### [Your objective]
Check every line of the entries that follow, and copy the ones containing "trend".

### [Extracted entries]
Segment Open

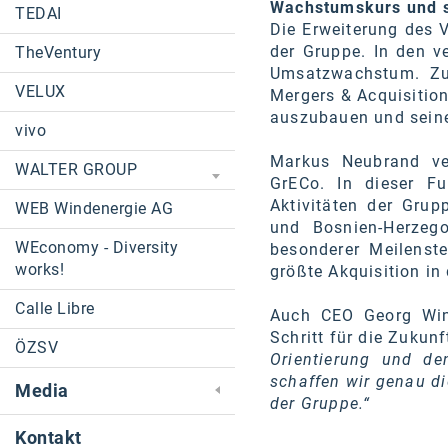
Wachstumskurs und s
TEDAI
Die Erweiterung des V
der Gruppe. In den v
TheVentury
Umsatzwachstum. Zug
VELUX
Mergers & Acquisition
auszubauen und seine 
vivo
Markus Neubrand ver
WALTER GROUP
GrECo. In dieser F
Aktivitäten der Gru
WEB Windenergie AG
und Bosnien-Herzeg
WEconomy - Diversity
besonderer Meilenst
works!
größte Akquisition i
Calle Libre
Auch CEO Georg Wint
Schritt für die Zukun
ÖZSV
Orientierung und de
schaffen wir genau di
Media
der Gruppe.“
Kontakt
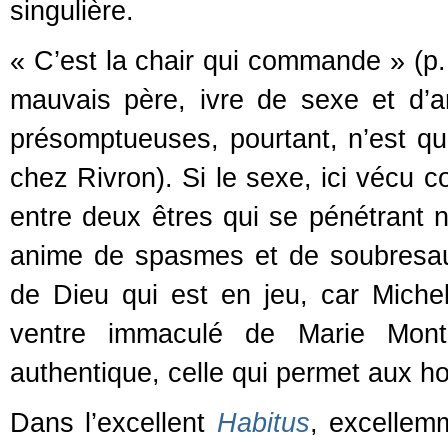
singulière.
« C’est la chair qui commande » (p.
mauvais père, ivre de sexe et d’ar
présomptueuses, pourtant, n’est qu’u
chez Rivron). Si le sexe, ici véc
entre deux êtres qui se pénétrant n
anime de spasmes et de soubresaut
de Dieu qui est en jeu, car Mich
ventre immaculé de Marie Mont
authentique, celle qui permet aux
Dans l’excellent
Habitus
, excellemm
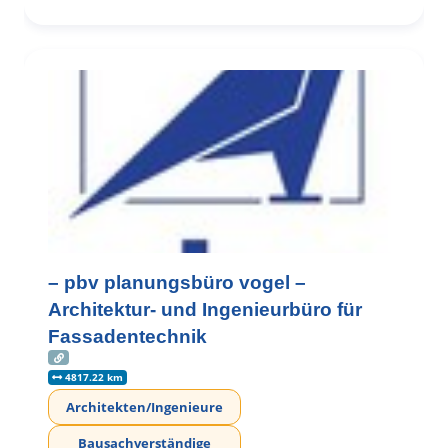
– pbv planungsbüro vogel –
Architektur- und Ingenieurbüro für
Fassadentechnik
4817.22 km
Architekten/Ingenieure
Bausachverständige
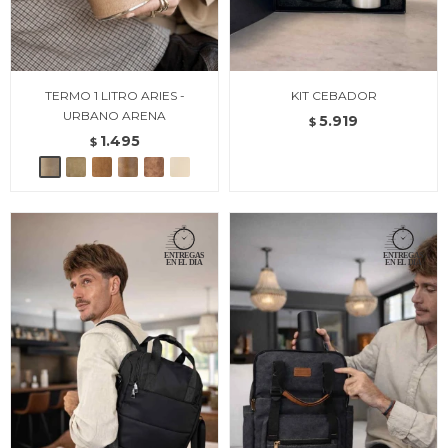
TERMO 1 LITRO ARIES -
KIT CEBADOR
URBANO ARENA
5.919
$
1.495
$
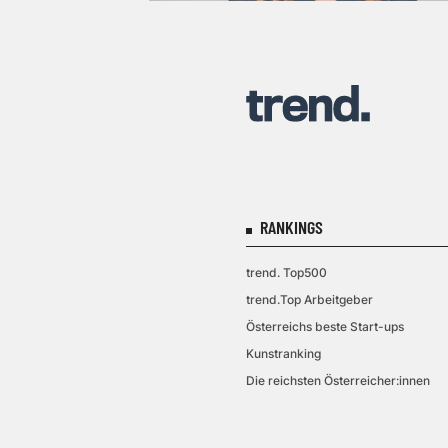
RANKINGS
trend. Top500
trend.Top Arbeitgeber
Österreichs beste Start-ups
Kunstranking
Die reichsten Österreicher:innen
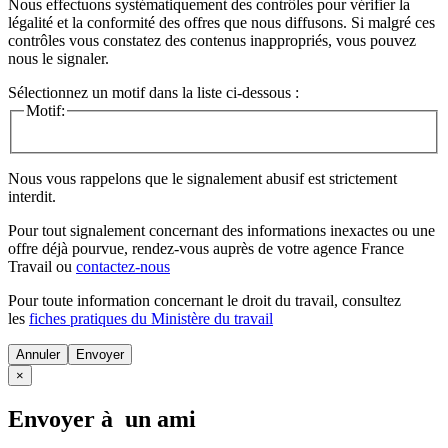
Nous effectuons systématiquement des contrôles pour vérifier la
légalité et la conformité des offres que nous diffusons. Si malgré ces
contrôles vous constatez des contenus inappropriés, vous pouvez
nous le signaler.
Sélectionnez un motif dans la liste ci-dessous :
Motif:
Nous vous rappelons que le signalement abusif est strictement
interdit.
Pour tout signalement concernant des
informations inexactes
ou une
offre déjà pourvue
, rendez-vous auprès de votre agence France
Travail ou
contactez-nous
Pour toute information concernant le
droit du travail
, consultez
les
fiches pratiques du Ministère du travail
Annuler
×
Envoyer à un ami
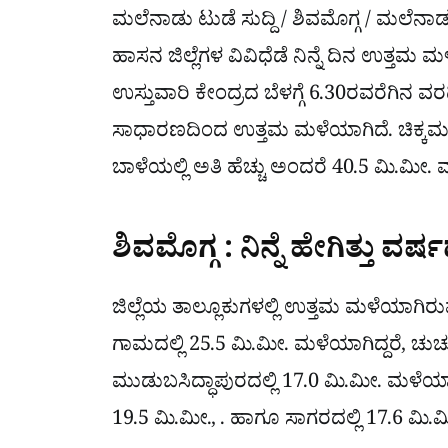
ಮಲೆನಾಡು ಟುಡೆ ಸುದ್ದಿ / ಶಿವಮೊಗ್ಗ / ಮಲೆನಾಡ
ಹಾಸನ ಜಿಲ್ಲೆಗಳ ವಿವಿಧೆಡೆ ನಿನ್ನೆ ದಿನ ಉತ್ತಮ
ಉಸ್ತುವಾರಿ ಕೇಂದ್ರದ ಬೆಳಗ್ಗೆ 6.30ರವರೆಗಿನ ವರ
ಸಾಧಾರಣದಿಂದ ಉತ್ತಮ ಮಳೆಯಾಗಿದೆ. ಚಿಕ್ಕಮ
ಬಾಳೆಯಲ್ಲಿ ಅತಿ ಹೆಚ್ಚು ಅಂದರೆ 40.5 ಮಿ.ಮೀ.
ಶಿವಮೊಗ್ಗ : ನಿನ್ನೆ ಹೇಗಿತ್ತು ವರ್
ಜಿಲ್ಲೆಯ ತಾಲ್ಲೂಕುಗಳಲ್ಲಿ ಉತ್ತಮ ಮಳೆಯಾಗಿರುವ
ಗಾಮದಲ್ಲಿ 25.5 ಮಿ.ಮೀ. ಮಳೆಯಾಗಿದ್ದರೆ, ಚುರ
ಮುಡುಬಸಿದ್ಧಾಪುರದಲ್ಲಿ 17.0 ಮಿ.ಮೀ. ಮಳೆಯಾಗಿ
19.5 ಮಿ.ಮೀ., . ಹಾಗೂ ಸಾಗರದಲ್ಲಿ 17.6 ಮಿ.ಮ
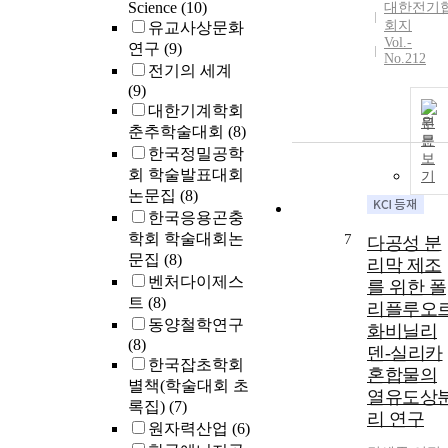
Science
(10)
대한전기
회지
유교사상문화
Vol.-
연구
(9)
No.212
전기의 세계
(9)
대한기계학회
원
춘추학술대회
(8)
문
한국정밀공학
보
회 학술발표대회
기
논문집
(8)
한국응용곤충
학회 학술대회논
7
다공성 분
문집
(8)
리막 제조
벤처다이제스
를 위한 폴
트
(8)
리플루오
동양철학연구
화비닐리
(8)
덴-실리카
한국잡초학회
혼합물의
별책(학술대회 초
열유도상
록집)
(7)
리 연구
원자력산업
(6)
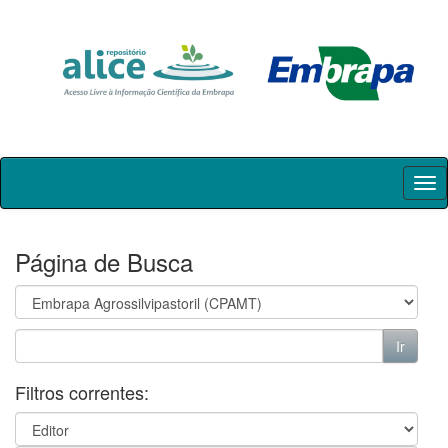
Skip
navigation
Página de Busca
Filtros correntes:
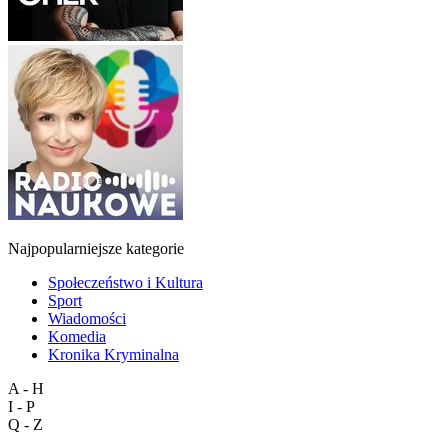
Najpopularniejsze kategorie
Społeczeństwo i Kultura
Sport
Wiadomości
Komedia
Kronika Kryminalna
A - H
I - P
Q - Z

Segment Closed

### [Task response]
trend. Top500
trend.Top Arbeitgeber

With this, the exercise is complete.